Photo: Asad Shakeel/SAMAA Digital

The Karachi Literature Festival hosted on Sunday a panel on women empowerment and financial inclusion that featured four men, a male moderator and a lone female panelist.

Investment banker Ayesha Aziz was the sole woman on the panel featuring former finance minister Asad Umar, State Bank of Pakistan Governor Reza Baqir, former SBP governor Ishrat Husain and HBL’s Muhammad Aurangzeb. Chartered accountant Rashid Masood Alam moderated the session.

For Aziz, economic empowerment can only come after social and psychological empowerment. “It comes when you know you can stand up and ask questions.”

She said patriarchal attitudes aside, the most difficult to recognise are the patronizing attitudes from the most friendly and well-meaning men in our lives and it’s those that we must also question.

She said that the ecosystem in the corporate environment is only marginally better than what it was 30 to 40 years ago, making it difficult for women to work. “It’s designed by men, for men and women are a very unwelcome addition to this.”

With more women in leadership positions, we can change that ecosystem as most hurdles faced by women can so easily be resolved but men don’t do it, she said.

However, when the audience objected to the disproportionate number of men on a panel to discuss women empowerment, she defended it by saying that it was ‘sexist’ for women in the audience to criticise men for speaking at the event. “When there are no women in leadership roles, where would you find them for the panels?” she asked.

Baqir acknowledged the difficulties faced by women opening bank accounts and said opening these accounts is a measure of financial inclusion.

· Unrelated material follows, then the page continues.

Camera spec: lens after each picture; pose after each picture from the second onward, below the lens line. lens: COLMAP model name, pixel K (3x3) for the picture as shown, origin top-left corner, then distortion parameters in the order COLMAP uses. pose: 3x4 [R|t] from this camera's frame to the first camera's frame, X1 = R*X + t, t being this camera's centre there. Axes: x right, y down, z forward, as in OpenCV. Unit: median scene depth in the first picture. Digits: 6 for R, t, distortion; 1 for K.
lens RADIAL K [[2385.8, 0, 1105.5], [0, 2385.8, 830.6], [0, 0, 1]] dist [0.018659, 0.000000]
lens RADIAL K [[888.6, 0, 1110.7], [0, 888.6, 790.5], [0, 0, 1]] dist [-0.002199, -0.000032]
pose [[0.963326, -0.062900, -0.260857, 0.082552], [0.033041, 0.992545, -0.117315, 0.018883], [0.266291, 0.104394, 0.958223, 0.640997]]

The State Bank introduced branchless banking, he said, to have more women in the economy. “Now we can put a bank account in a mobile phone and we can put a mobile phone in the hands of a woman.”

Baqir said that while bank accounts are not alone enough for women’s financial inclusion, they are correlated with so many other things and would give a sense of economic empowerment. That’s why it’s a quantifiable achievement for him.

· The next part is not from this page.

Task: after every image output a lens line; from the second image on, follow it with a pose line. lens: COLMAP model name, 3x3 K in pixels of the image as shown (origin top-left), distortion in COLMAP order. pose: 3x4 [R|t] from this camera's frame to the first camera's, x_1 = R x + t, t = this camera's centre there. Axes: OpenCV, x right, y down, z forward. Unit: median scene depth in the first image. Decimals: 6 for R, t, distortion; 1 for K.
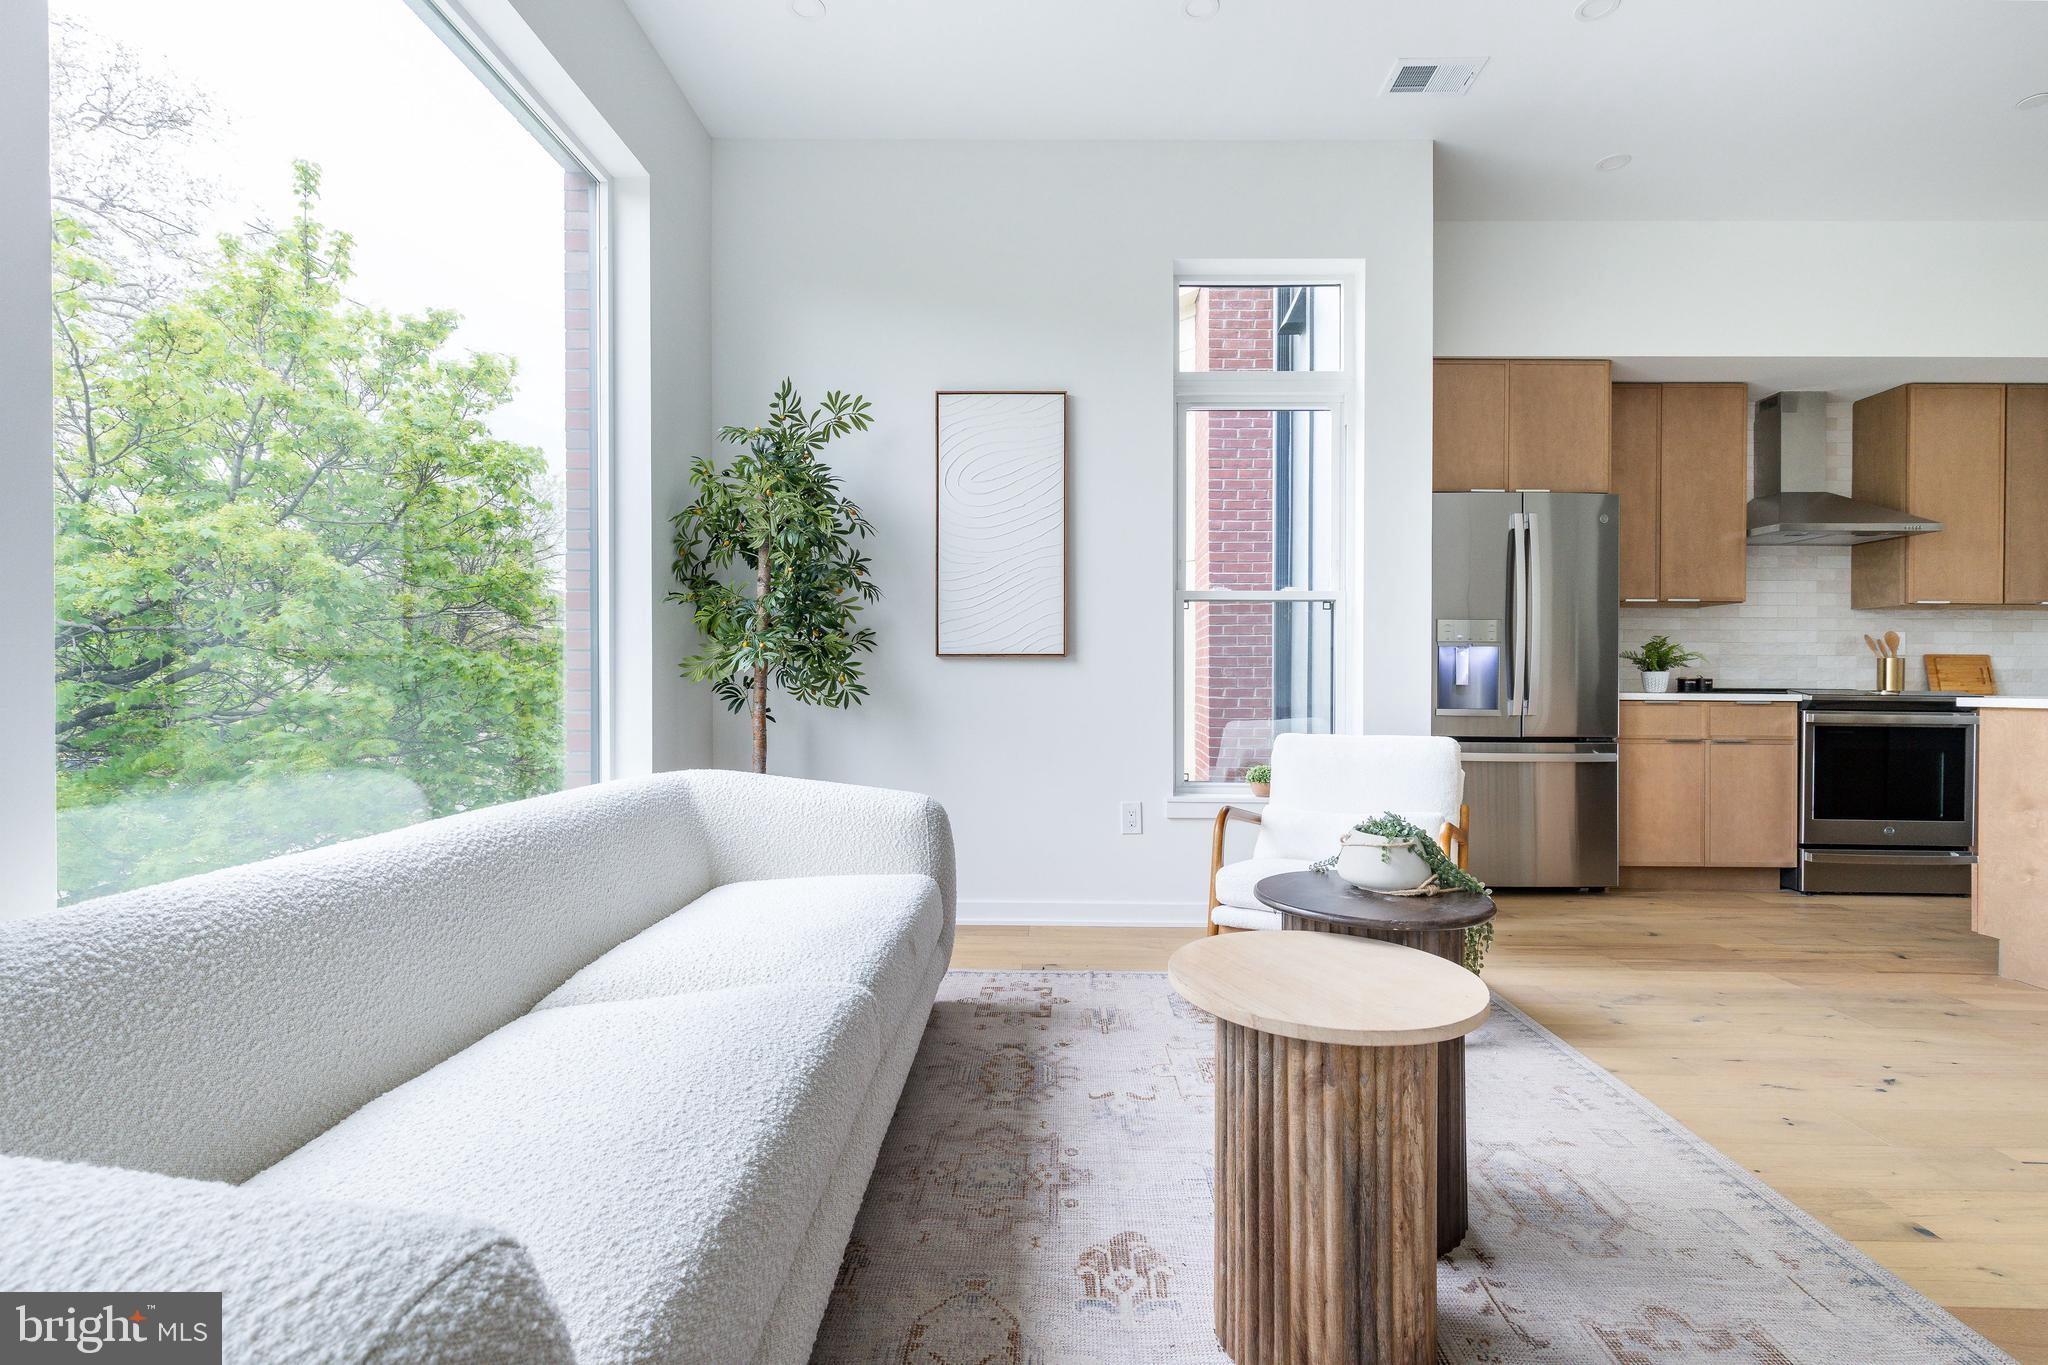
lens RADIAL K [[919.2, 0, 1049.1], [0, 919.2, 680.2], [0, 0, 1]] dist [0.002504, 0.000633]
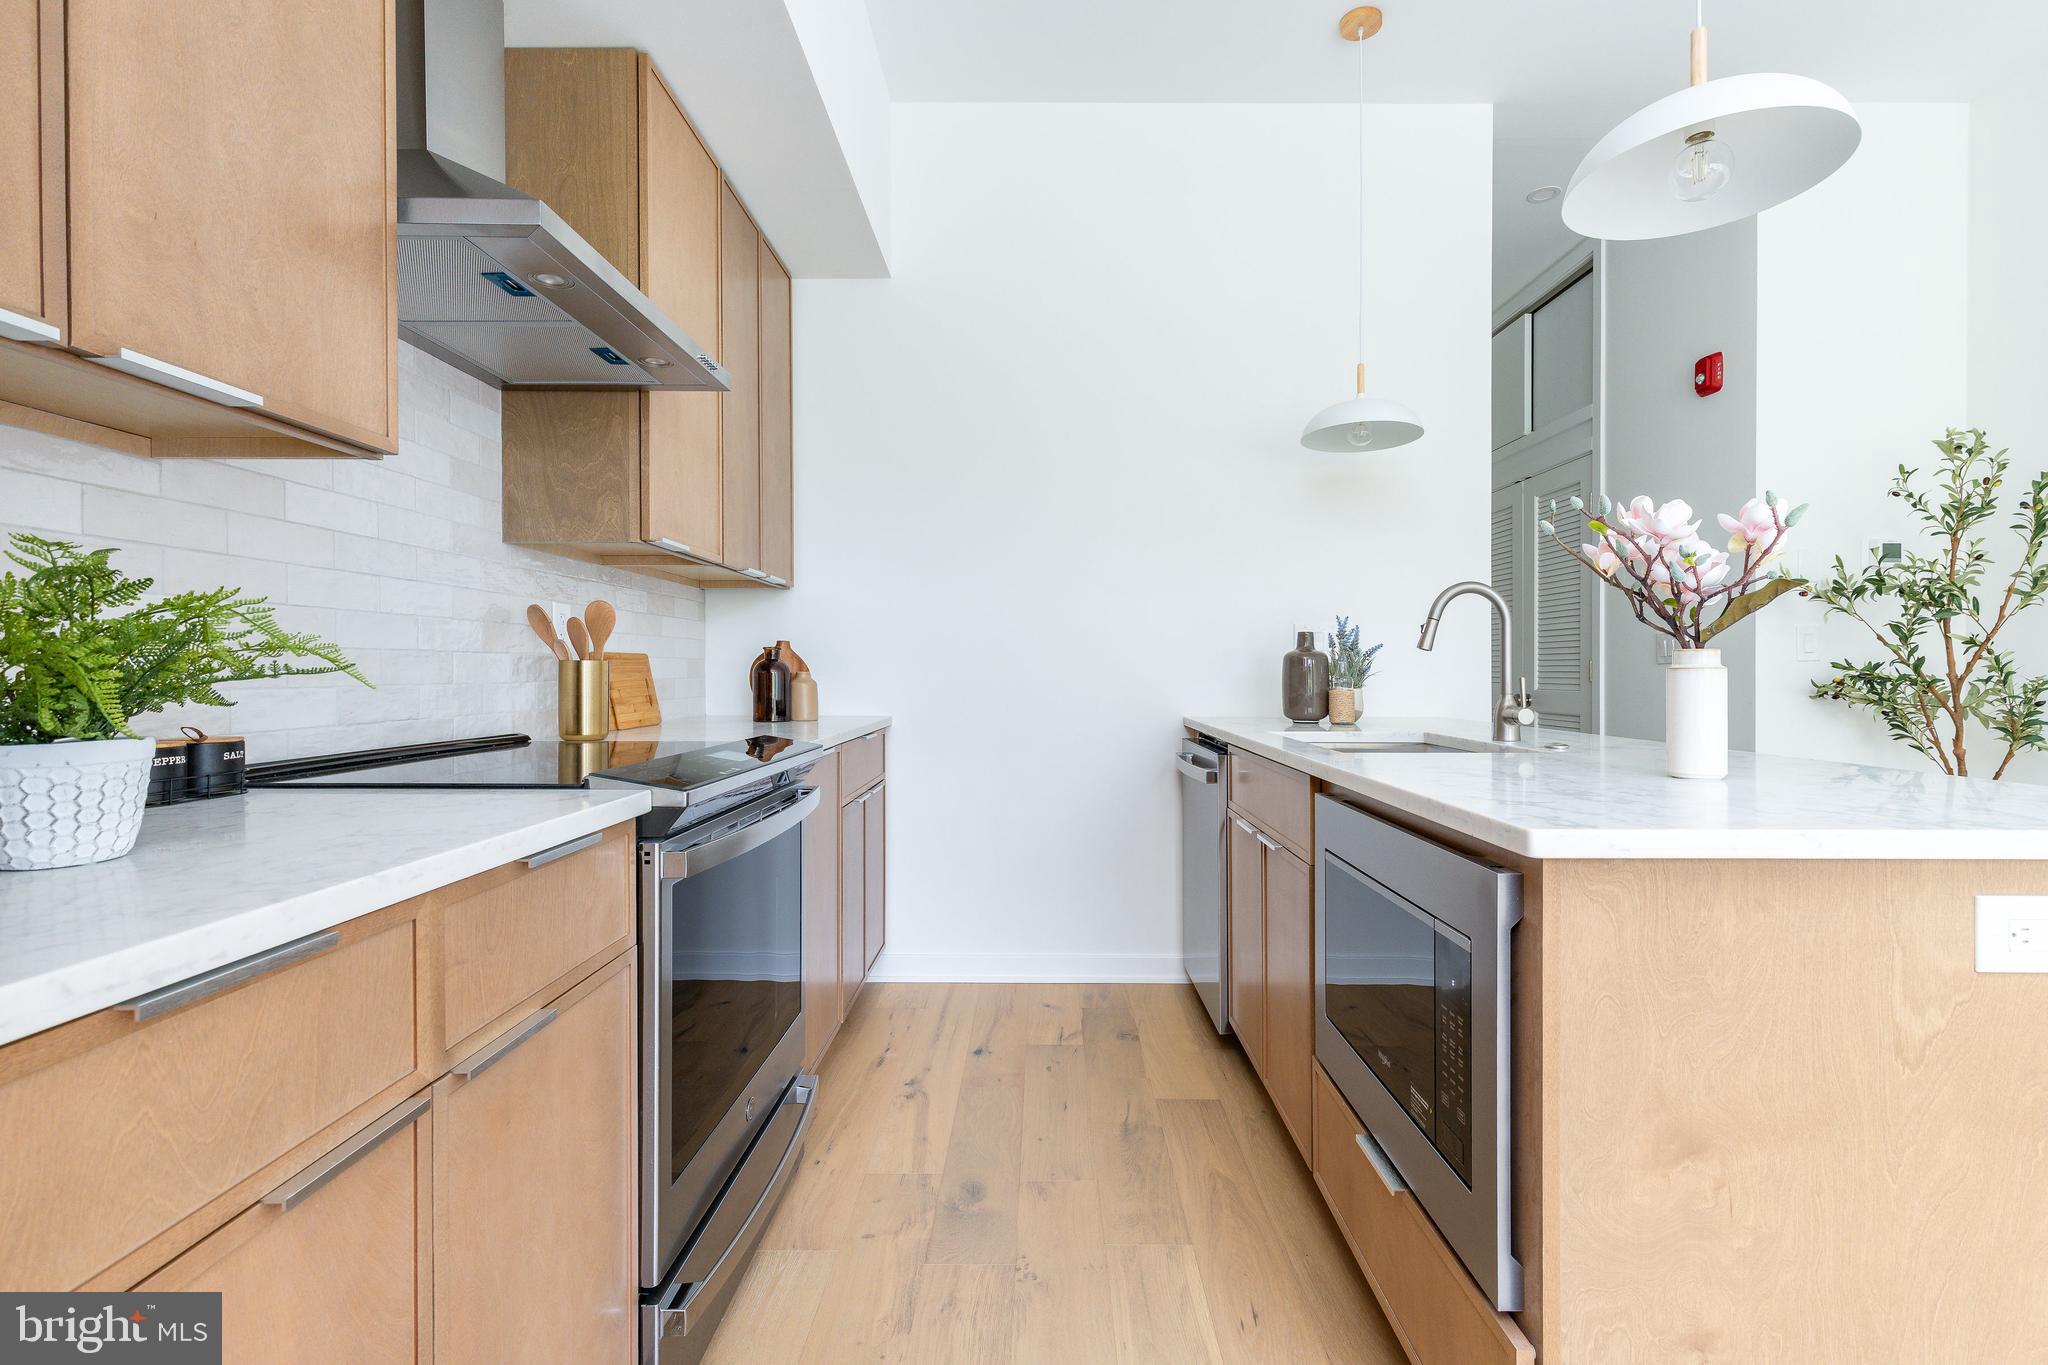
lens RADIAL K [[919.2, 0, 1049.1], [0, 919.2, 680.2], [0, 0, 1]] dist [0.002504, 0.000633]
pose [[-0.005990, -0.018839, 0.999805, 0.515275], [-0.001122, 0.999822, 0.018832, -0.025799], [-0.999981, -0.001009, -0.006010, 0.865634]]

Bank accounts alone are not enough for women’s financial inclusion, said Baqir, but they are correlated with so many other things and would give a sense of economic empowerment that we have to consider it a quantifiable achievement.

The question of why women in Pakistan remain secluded from the economy and financial matters is like the riddle of the chicken and the egg, said Umar.

He said he was pleasantly surprised when he heard a woman say that after her economic independence, her family started to seek her opinion, which was unprecedented.

Umar added that back when he had become CEO on Engro, they only had women in junior managerial positions if at all. “But after I became the head, I introduced some 13 steps including lighting up the parking space which used to be dark and building a daycare centre. After some months we saw women in executive positions.”

Little steps like these will help include women in the economy, he believes.